• [Task instructions]: Extract each line of the records below that contains the string "makeQuery". Case counts when matching.

• [Data for processing]:
[START]

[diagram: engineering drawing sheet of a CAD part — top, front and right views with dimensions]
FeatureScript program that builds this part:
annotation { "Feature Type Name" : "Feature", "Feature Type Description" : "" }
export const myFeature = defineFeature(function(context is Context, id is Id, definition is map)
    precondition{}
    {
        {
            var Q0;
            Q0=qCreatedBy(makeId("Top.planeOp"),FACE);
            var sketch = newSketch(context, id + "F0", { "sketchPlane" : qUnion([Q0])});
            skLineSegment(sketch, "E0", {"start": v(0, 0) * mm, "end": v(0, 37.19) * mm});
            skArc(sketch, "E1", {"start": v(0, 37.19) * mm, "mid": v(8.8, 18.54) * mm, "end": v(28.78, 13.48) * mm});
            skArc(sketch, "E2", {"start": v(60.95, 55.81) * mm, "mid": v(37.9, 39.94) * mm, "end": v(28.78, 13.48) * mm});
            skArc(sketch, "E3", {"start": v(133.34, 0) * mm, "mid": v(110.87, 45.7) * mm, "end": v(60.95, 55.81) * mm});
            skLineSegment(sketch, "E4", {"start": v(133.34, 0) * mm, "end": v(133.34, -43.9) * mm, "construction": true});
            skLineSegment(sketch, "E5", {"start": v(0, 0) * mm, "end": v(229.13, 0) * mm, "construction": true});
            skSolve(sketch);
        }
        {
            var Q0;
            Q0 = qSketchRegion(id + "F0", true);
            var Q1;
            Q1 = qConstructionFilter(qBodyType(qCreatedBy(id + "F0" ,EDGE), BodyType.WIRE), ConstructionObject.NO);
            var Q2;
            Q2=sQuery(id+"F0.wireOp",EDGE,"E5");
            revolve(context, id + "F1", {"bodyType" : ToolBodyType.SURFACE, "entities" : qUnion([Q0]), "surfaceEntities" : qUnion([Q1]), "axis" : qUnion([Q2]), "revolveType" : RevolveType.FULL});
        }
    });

[END]
[START]

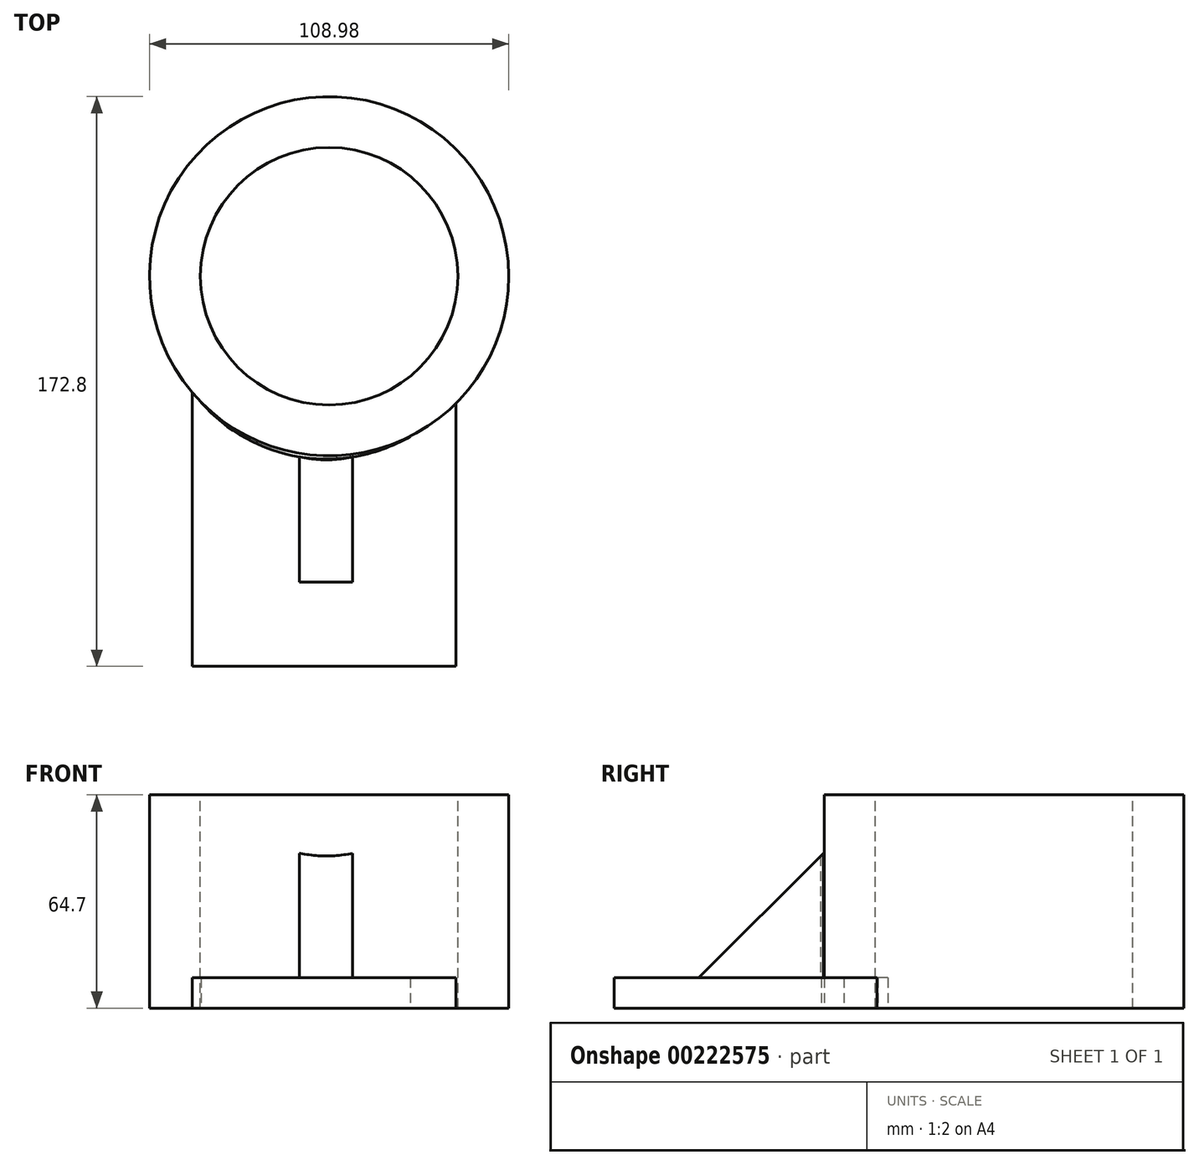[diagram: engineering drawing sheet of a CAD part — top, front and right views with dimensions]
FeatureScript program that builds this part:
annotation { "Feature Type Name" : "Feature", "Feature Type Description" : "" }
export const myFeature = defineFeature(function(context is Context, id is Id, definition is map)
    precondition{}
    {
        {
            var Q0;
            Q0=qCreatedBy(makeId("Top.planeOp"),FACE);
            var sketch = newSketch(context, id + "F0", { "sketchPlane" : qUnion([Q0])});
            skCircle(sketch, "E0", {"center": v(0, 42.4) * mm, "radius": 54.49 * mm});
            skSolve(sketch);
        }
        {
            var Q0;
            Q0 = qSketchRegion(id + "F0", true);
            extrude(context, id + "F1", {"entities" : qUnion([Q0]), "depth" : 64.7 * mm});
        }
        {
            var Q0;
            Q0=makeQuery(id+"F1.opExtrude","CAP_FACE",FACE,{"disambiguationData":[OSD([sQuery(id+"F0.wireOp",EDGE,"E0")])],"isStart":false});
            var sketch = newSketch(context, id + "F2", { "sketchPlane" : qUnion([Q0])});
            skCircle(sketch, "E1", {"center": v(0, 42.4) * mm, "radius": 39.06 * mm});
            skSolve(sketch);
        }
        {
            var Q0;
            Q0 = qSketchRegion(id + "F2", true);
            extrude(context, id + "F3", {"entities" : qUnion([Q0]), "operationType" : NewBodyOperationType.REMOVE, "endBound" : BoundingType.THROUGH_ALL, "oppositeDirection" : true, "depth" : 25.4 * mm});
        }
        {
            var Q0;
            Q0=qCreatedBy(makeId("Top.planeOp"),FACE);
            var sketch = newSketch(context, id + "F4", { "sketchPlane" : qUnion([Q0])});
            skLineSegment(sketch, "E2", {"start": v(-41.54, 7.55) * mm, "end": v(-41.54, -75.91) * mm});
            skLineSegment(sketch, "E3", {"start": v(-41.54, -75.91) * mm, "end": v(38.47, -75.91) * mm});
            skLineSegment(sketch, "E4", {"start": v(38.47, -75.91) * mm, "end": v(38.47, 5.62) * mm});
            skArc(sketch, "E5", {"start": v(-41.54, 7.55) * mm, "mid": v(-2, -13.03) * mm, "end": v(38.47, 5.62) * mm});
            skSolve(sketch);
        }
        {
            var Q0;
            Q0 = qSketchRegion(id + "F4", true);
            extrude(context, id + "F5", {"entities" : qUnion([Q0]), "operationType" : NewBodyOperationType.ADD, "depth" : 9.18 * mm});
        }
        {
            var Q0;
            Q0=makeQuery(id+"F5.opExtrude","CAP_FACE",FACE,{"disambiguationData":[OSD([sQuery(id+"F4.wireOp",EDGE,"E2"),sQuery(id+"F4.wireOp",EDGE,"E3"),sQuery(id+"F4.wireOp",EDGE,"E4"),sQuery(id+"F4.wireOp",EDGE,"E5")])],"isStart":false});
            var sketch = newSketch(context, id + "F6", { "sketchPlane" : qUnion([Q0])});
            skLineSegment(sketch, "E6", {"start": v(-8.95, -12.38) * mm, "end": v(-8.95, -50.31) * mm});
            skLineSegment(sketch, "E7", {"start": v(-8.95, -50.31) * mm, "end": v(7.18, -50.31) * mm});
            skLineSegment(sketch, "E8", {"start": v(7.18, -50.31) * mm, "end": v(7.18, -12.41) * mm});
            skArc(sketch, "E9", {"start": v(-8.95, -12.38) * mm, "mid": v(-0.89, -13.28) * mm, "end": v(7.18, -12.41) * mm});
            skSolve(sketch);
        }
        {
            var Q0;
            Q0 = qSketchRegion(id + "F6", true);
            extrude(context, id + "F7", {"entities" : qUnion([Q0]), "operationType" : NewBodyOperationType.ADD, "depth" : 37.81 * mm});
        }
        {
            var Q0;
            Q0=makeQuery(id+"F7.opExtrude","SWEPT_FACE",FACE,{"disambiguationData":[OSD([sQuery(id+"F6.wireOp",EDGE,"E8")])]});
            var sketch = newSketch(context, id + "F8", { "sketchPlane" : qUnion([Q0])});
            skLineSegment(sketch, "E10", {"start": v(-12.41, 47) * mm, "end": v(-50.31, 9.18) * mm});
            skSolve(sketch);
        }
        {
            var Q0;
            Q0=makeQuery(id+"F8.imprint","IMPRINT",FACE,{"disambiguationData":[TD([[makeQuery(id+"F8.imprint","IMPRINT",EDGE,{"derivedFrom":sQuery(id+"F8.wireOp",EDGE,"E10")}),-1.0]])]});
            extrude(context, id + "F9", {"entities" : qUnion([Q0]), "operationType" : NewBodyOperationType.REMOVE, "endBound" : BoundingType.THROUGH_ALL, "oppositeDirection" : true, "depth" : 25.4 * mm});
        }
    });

[END]

• [Output of the exercise]:
            Q0=makeQuery(id+"F1.opExtrude","CAP_FACE",FACE,{"disambiguationData":[OSD([sQuery(id+"F0.wireOp",EDGE,"E0")])],"isStart":false});
            Q0=makeQuery(id+"F5.opExtrude","CAP_FACE",FACE,{"disambiguationData":[OSD([sQuery(id+"F4.wireOp",EDGE,"E2"),sQuery(id+"F4.wireOp",EDGE,"E3"),sQuery(id+"F4.wireOp",EDGE,"E4"),sQuery(id+"F4.wireOp",EDGE,"E5")])],"isStart":false});
            Q0=makeQuery(id+"F7.opExtrude","SWEPT_FACE",FACE,{"disambiguationData":[OSD([sQuery(id+"F6.wireOp",EDGE,"E8")])]});
            Q0=makeQuery(id+"F8.imprint","IMPRINT",FACE,{"disambiguationData":[TD([[makeQuery(id+"F8.imprint","IMPRINT",EDGE,{"derivedFrom":sQuery(id+"F8.wireOp",EDGE,"E10")}),-1.0]])]});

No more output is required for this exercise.